━━ Supplied records
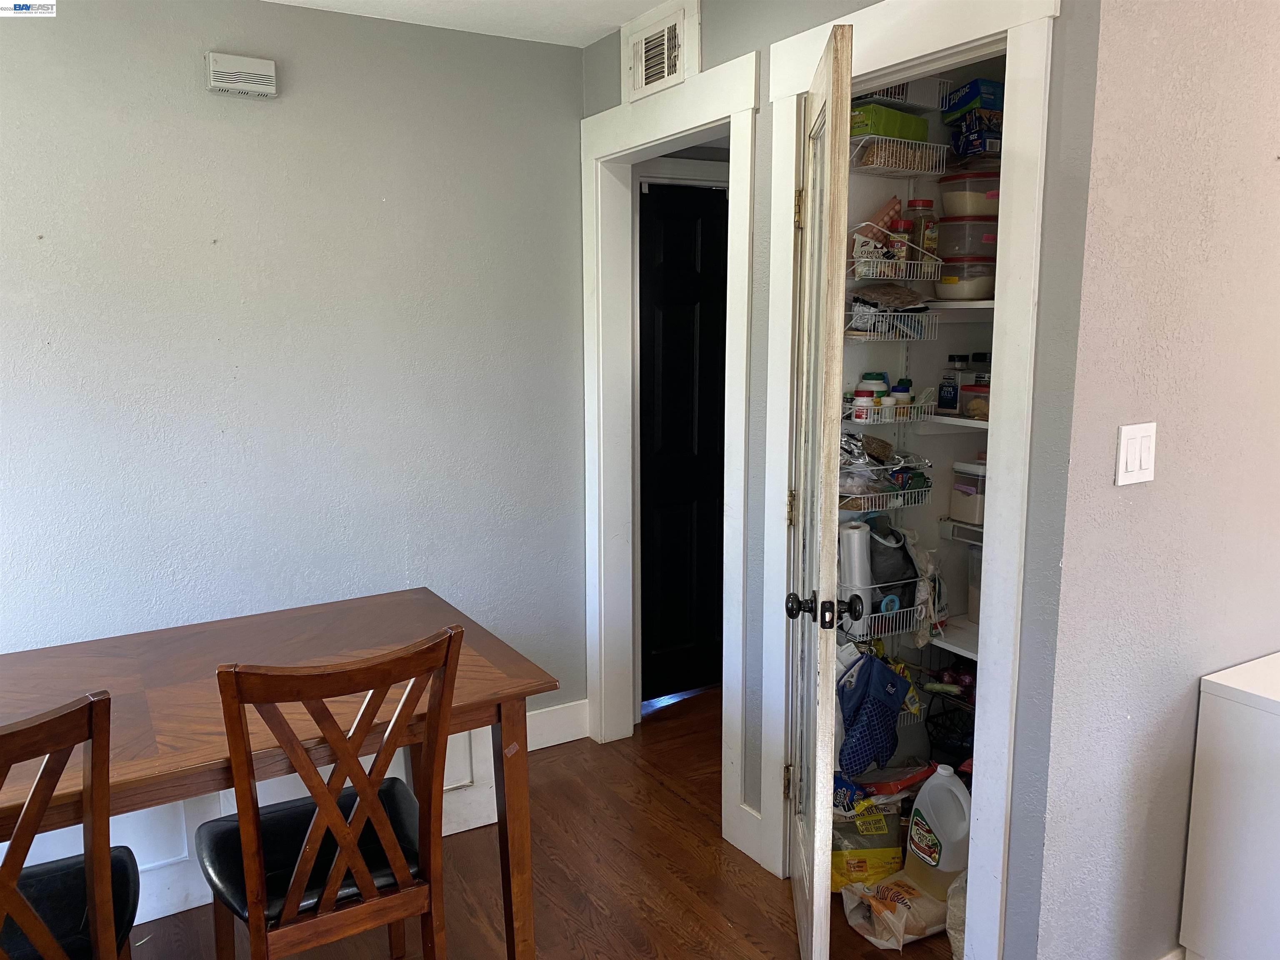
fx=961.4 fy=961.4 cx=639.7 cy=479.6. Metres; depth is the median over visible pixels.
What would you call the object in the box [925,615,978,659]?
pantry shelf
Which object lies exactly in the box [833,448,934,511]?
wire basket
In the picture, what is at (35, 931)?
wooden chair
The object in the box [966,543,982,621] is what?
plastic container
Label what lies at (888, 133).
green box
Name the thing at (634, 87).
air vent
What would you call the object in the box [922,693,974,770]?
wire basket
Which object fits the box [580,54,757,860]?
door frame
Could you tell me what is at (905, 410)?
wire basket
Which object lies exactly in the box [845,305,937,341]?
wire basket
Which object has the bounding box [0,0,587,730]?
left wall
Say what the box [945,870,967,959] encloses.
plastic bag
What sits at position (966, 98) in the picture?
blue box
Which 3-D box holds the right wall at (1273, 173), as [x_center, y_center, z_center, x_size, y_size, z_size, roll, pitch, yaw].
[1.737,-0.093,2.425,2.310,2.455,0.119,-6,11,-30]
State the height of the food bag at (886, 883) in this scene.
0.109 m
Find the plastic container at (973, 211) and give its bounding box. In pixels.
[937,170,1000,216]
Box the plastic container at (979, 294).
[934,256,994,300]
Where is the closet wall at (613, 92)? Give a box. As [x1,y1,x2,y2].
[578,0,1109,959]
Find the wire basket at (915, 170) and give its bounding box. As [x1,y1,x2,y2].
[848,133,949,175]
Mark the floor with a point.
(679, 808)
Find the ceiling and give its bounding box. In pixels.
[264,0,677,47]
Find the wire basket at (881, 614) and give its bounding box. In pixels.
[840,592,934,644]
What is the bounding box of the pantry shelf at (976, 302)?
[924,298,994,312]
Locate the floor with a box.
[123,688,954,959]
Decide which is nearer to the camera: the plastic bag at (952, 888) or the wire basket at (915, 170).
the plastic bag at (952, 888)
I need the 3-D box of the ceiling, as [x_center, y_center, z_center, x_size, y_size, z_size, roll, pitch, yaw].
[0.493,-1.211,1.350,5.234,0.106,4.856,-6,11,-30]
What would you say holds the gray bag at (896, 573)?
in the wire basket at (881, 614)
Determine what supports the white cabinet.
on the floor
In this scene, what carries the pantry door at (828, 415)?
attached to the closet door frame at (960, 38)
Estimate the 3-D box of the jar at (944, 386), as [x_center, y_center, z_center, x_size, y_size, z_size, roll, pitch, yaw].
[0.943,-0.290,2.881,0.068,0.179,0.063,-6,11,-30]
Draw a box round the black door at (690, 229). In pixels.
[636,182,728,703]
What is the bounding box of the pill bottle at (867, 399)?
[852,391,875,419]
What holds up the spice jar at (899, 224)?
in the wire basket at (862, 259)
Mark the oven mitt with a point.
(891, 711)
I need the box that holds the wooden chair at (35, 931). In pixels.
[0,690,140,959]
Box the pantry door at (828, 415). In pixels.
[784,19,854,959]
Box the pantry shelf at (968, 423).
[920,413,988,430]
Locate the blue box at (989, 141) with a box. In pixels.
[948,113,1002,159]
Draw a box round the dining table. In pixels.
[1,587,558,959]
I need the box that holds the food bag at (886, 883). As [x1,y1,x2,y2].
[841,868,949,949]
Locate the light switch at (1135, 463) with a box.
[1115,421,1157,485]
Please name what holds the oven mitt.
hanging from the wire basket at (881, 614)
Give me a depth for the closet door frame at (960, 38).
2.03 m
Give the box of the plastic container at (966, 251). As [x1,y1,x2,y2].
[936,216,998,258]
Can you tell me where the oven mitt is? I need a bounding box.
[834,647,913,774]
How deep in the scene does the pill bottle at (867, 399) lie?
2.71 m
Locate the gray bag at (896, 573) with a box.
[865,517,917,594]
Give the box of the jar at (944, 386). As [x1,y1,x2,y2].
[937,352,967,413]
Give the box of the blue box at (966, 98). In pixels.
[941,77,1004,118]
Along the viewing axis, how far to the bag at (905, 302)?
2.71 m
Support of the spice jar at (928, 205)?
in the wire basket at (862, 259)
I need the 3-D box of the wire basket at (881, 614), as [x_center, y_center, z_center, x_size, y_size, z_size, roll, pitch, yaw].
[0.700,0.380,2.805,0.284,0.126,0.190,-6,11,-30]
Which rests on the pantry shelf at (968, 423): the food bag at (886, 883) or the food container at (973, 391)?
the food container at (973, 391)
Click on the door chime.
(255, 79)
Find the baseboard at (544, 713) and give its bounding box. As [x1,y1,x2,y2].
[527,699,589,750]
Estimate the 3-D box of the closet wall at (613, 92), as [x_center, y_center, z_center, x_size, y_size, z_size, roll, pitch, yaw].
[0.341,-0.134,2.680,0.124,2.477,1.902,-6,11,-30]
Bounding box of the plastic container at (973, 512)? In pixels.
[948,460,985,524]
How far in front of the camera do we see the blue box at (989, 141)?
2.63 m
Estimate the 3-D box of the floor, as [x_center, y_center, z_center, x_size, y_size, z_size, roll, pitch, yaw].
[0.510,1.330,1.661,5.342,0.096,5.119,-6,11,-30]
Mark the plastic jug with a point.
(955, 789)
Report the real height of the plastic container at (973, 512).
0.180 m
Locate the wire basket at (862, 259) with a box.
[847,234,940,283]
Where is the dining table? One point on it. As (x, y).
(157, 684)
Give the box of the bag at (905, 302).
[847,283,928,309]
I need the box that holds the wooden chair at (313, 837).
[197,623,463,959]
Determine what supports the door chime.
attached to the left wall at (253, 114)
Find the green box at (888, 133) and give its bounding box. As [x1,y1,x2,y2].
[848,102,929,141]
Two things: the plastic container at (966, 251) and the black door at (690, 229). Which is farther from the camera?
the black door at (690, 229)
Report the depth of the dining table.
2.13 m
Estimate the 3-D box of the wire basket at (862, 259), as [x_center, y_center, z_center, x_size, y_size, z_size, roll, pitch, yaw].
[0.676,-0.621,2.675,0.266,0.136,0.170,-6,11,-30]
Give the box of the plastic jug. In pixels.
[902,762,972,898]
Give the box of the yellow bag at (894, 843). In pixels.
[830,802,904,890]
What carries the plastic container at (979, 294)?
on the pantry shelf at (976, 302)
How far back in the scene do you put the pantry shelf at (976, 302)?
2.65 m
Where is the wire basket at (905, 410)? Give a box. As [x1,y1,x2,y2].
[838,395,935,422]
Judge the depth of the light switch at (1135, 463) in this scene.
1.87 m
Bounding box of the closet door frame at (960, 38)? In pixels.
[762,0,1055,959]
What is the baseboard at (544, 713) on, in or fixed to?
attached to the left wall at (253, 114)
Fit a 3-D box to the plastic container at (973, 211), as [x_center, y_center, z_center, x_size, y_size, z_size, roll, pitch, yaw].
[0.954,-0.810,2.747,0.193,0.130,0.182,-1,9,-6]
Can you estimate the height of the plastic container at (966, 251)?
0.124 m
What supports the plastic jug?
on the floor
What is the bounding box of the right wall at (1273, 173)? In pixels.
[1026,0,1279,959]
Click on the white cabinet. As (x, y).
(1220, 824)
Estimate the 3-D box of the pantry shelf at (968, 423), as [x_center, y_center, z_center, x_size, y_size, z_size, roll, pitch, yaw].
[0.985,-0.164,2.726,0.365,0.032,0.678,-6,11,-30]
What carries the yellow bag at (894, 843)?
on the floor
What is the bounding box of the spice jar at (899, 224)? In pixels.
[886,218,911,265]
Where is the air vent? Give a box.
[623,0,700,101]
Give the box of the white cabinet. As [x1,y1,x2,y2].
[1179,651,1279,959]
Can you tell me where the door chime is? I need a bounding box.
[205,51,278,98]
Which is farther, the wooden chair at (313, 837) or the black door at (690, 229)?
the black door at (690, 229)
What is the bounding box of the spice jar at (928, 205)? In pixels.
[905,197,937,262]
━━━━
Any picture among the entries must be skipped; copy all else exactly.

* [Task response]
fx=961.4 fy=961.4 cx=639.7 cy=479.6. Metres; depth is the median over visible pixels.
What would you call the object in the box [925,615,978,659]?
pantry shelf
Which object lies exactly in the box [833,448,934,511]?
wire basket
In the picture, what is at (35, 931)?
wooden chair
The object in the box [966,543,982,621] is what?
plastic container
Label what lies at (888, 133).
green box
Name the thing at (634, 87).
air vent
What would you call the object in the box [922,693,974,770]?
wire basket
Which object fits the box [580,54,757,860]?
door frame
Could you tell me what is at (905, 410)?
wire basket
Which object lies exactly in the box [845,305,937,341]?
wire basket
Which object has the bounding box [0,0,587,730]?
left wall
Say what the box [945,870,967,959] encloses.
plastic bag
What sits at position (966, 98) in the picture?
blue box
Which 3-D box holds the right wall at (1273, 173), as [x_center, y_center, z_center, x_size, y_size, z_size, roll, pitch, yaw].
[1.737,-0.093,2.425,2.310,2.455,0.119,-6,11,-30]
State the height of the food bag at (886, 883) in this scene.
0.109 m
Find the plastic container at (973, 211) and give its bounding box. In pixels.
[937,170,1000,216]
Box the plastic container at (979, 294).
[934,256,994,300]
Where is the closet wall at (613, 92)? Give a box. As [x1,y1,x2,y2].
[578,0,1109,959]
Find the wire basket at (915, 170) and give its bounding box. As [x1,y1,x2,y2].
[848,133,949,175]
Mark the floor with a point.
(679, 808)
Find the ceiling and give its bounding box. In pixels.
[264,0,677,47]
Find the wire basket at (881, 614) and give its bounding box. In pixels.
[840,592,934,644]
What is the bounding box of the pantry shelf at (976, 302)?
[924,298,994,312]
Locate the floor with a box.
[123,688,954,959]
Decide which is nearer to the camera: the plastic bag at (952, 888) or the wire basket at (915, 170).
the plastic bag at (952, 888)
I need the 3-D box of the ceiling, as [x_center, y_center, z_center, x_size, y_size, z_size, roll, pitch, yaw].
[0.493,-1.211,1.350,5.234,0.106,4.856,-6,11,-30]
What would you say holds the gray bag at (896, 573)?
in the wire basket at (881, 614)
Determine what supports the white cabinet.
on the floor
In this scene, what carries the pantry door at (828, 415)?
attached to the closet door frame at (960, 38)
Estimate the 3-D box of the jar at (944, 386), as [x_center, y_center, z_center, x_size, y_size, z_size, roll, pitch, yaw].
[0.943,-0.290,2.881,0.068,0.179,0.063,-6,11,-30]
Draw a box round the black door at (690, 229). In pixels.
[636,182,728,703]
What is the bounding box of the pill bottle at (867, 399)?
[852,391,875,419]
What holds up the spice jar at (899, 224)?
in the wire basket at (862, 259)
Mark the oven mitt with a point.
(891, 711)
I need the box that holds the wooden chair at (35, 931). In pixels.
[0,690,140,959]
Box the pantry door at (828, 415). In pixels.
[784,19,854,959]
Box the pantry shelf at (968, 423).
[920,413,988,430]
Locate the blue box at (989, 141) with a box. In pixels.
[948,113,1002,159]
Draw a box round the dining table. In pixels.
[1,587,558,959]
I need the box that holds the food bag at (886, 883). As [x1,y1,x2,y2].
[841,868,949,949]
Locate the light switch at (1135, 463) with a box.
[1115,421,1157,485]
Please name what holds the oven mitt.
hanging from the wire basket at (881, 614)
Give me a depth for the closet door frame at (960, 38).
2.03 m
Give the box of the plastic container at (966, 251). As [x1,y1,x2,y2].
[936,216,998,258]
Can you tell me where the oven mitt is? I need a bounding box.
[834,647,913,774]
How deep in the scene does the pill bottle at (867, 399) lie?
2.71 m
Locate the gray bag at (896, 573) with a box.
[865,517,917,594]
Give the box of the jar at (944, 386). As [x1,y1,x2,y2].
[937,352,967,413]
Give the box of the blue box at (966, 98). In pixels.
[941,77,1004,118]
Along the viewing axis, how far to the bag at (905, 302)?
2.71 m
Support of the spice jar at (928, 205)?
in the wire basket at (862, 259)
I need the 3-D box of the wire basket at (881, 614), as [x_center, y_center, z_center, x_size, y_size, z_size, roll, pitch, yaw].
[0.700,0.380,2.805,0.284,0.126,0.190,-6,11,-30]
Which rests on the pantry shelf at (968, 423): the food bag at (886, 883) or the food container at (973, 391)?
the food container at (973, 391)
Click on the door chime.
(255, 79)
Find the baseboard at (544, 713) and give its bounding box. As [x1,y1,x2,y2].
[527,699,589,750]
Estimate the 3-D box of the closet wall at (613, 92), as [x_center, y_center, z_center, x_size, y_size, z_size, roll, pitch, yaw].
[0.341,-0.134,2.680,0.124,2.477,1.902,-6,11,-30]
Bounding box of the plastic container at (973, 512)? In pixels.
[948,460,985,524]
How far in front of the camera do we see the blue box at (989, 141)?
2.63 m
Estimate the 3-D box of the floor, as [x_center, y_center, z_center, x_size, y_size, z_size, roll, pitch, yaw].
[0.510,1.330,1.661,5.342,0.096,5.119,-6,11,-30]
Mark the plastic jug with a point.
(955, 789)
Report the real height of the plastic container at (973, 512).
0.180 m
Locate the wire basket at (862, 259) with a box.
[847,234,940,283]
Where is the dining table? One point on it. As (x, y).
(157, 684)
Give the box of the bag at (905, 302).
[847,283,928,309]
I need the box that holds the wooden chair at (313, 837).
[197,623,463,959]
Determine what supports the door chime.
attached to the left wall at (253, 114)
Find the green box at (888, 133) and give its bounding box. As [x1,y1,x2,y2].
[848,102,929,141]
Two things: the plastic container at (966, 251) and the black door at (690, 229). Which is farther from the camera?
the black door at (690, 229)
Report the depth of the dining table.
2.13 m
Estimate the 3-D box of the wire basket at (862, 259), as [x_center, y_center, z_center, x_size, y_size, z_size, roll, pitch, yaw].
[0.676,-0.621,2.675,0.266,0.136,0.170,-6,11,-30]
Give the box of the plastic jug. In pixels.
[902,762,972,898]
Give the box of the yellow bag at (894, 843). In pixels.
[830,802,904,890]
What carries the plastic container at (979, 294)?
on the pantry shelf at (976, 302)
How far back in the scene do you put the pantry shelf at (976, 302)?
2.65 m
Where is the wire basket at (905, 410)? Give a box. As [x1,y1,x2,y2].
[838,395,935,422]
Judge the depth of the light switch at (1135, 463) in this scene.
1.87 m
Bounding box of the closet door frame at (960, 38)? In pixels.
[762,0,1055,959]
What is the baseboard at (544, 713) on, in or fixed to?
attached to the left wall at (253, 114)
Fit a 3-D box to the plastic container at (973, 211), as [x_center, y_center, z_center, x_size, y_size, z_size, roll, pitch, yaw].
[0.954,-0.810,2.747,0.193,0.130,0.182,-1,9,-6]
Can you estimate the height of the plastic container at (966, 251)?
0.124 m
What supports the plastic jug?
on the floor
What is the bounding box of the right wall at (1273, 173)? In pixels.
[1026,0,1279,959]
Click on the white cabinet. As (x, y).
(1220, 824)
Estimate the 3-D box of the pantry shelf at (968, 423), as [x_center, y_center, z_center, x_size, y_size, z_size, roll, pitch, yaw].
[0.985,-0.164,2.726,0.365,0.032,0.678,-6,11,-30]
What carries the yellow bag at (894, 843)?
on the floor
What is the bounding box of the spice jar at (899, 224)? In pixels.
[886,218,911,265]
Where is the air vent? Give a box.
[623,0,700,101]
Give the box of the white cabinet. As [x1,y1,x2,y2].
[1179,651,1279,959]
Can you tell me where the door chime is? I need a bounding box.
[205,51,278,98]
Which is farther, the wooden chair at (313, 837) or the black door at (690, 229)?
the black door at (690, 229)
What is the bounding box of the spice jar at (928, 205)? In pixels.
[905,197,937,262]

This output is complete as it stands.